▸ TASK ITEM
Recast the data, from the line containing "על פחדים ומספרים- מאמר נומרולוגי" through the final line of the data, as a Markdown table with two columns, No. and Content. Number each line and leave out any blank lines.

▸ DATA

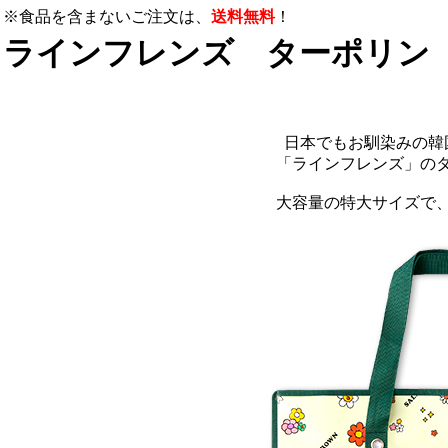
※食品を含まないご注文は、
送料無料
！
ラインフレンズ ターポリン
日本でもお馴染みの韓
「ラインフレンズ」の
大容量の特大サイズで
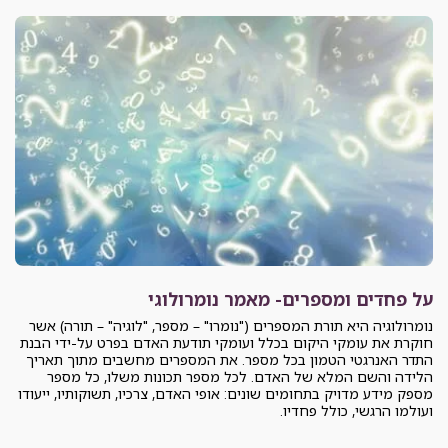
על פחדים ומספרים- מאמר נומרולוגי
נומרולוגיה היא תורת המספרים ("נומרו" – מספר, "לוגיה" – תורה) אשר
חוקרת את עומקי היקום בכלל ועומקי תודעת האדם בפרט על-ידי הבנת
התדר האנרגטי הטמון בכל מספר. את המספרים מחשבים מתוך תאריך
הלידה והשם המלא של האדם. לכל מספר תכונות משלו, כל מספר
מספק מידע מדויק בתחומים שונים: אופי האדם, צרכיו, תשוקותיו, ייעודו
ועולמו הרגשי, כולל פחדיו.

▸ THE COMPLETED TASK
| No. | Content |
|---|---|
| 1 | על פחדים ומספרים- מאמר נומרולוגי |
| 2 | נומרולוגיה היא תורת המספרים ("נומרו" – מספר, "לוגיה" – תורה) אשר |
| 3 | חוקרת את עומקי היקום בכלל ועומקי תודעת האדם בפרט על-ידי הבנת |
| 4 | התדר האנרגטי הטמון בכל מספר. את המספרים מחשבים מתוך תאריך |
| 5 | הלידה והשם המלא של האדם. לכל מספר תכונות משלו, כל מספר |
| 6 | מספק מידע מדויק בתחומים שונים: אופי האדם, צרכיו, תשוקותיו, ייעודו |
| 7 | ועולמו הרגשי, כולל פחדיו. |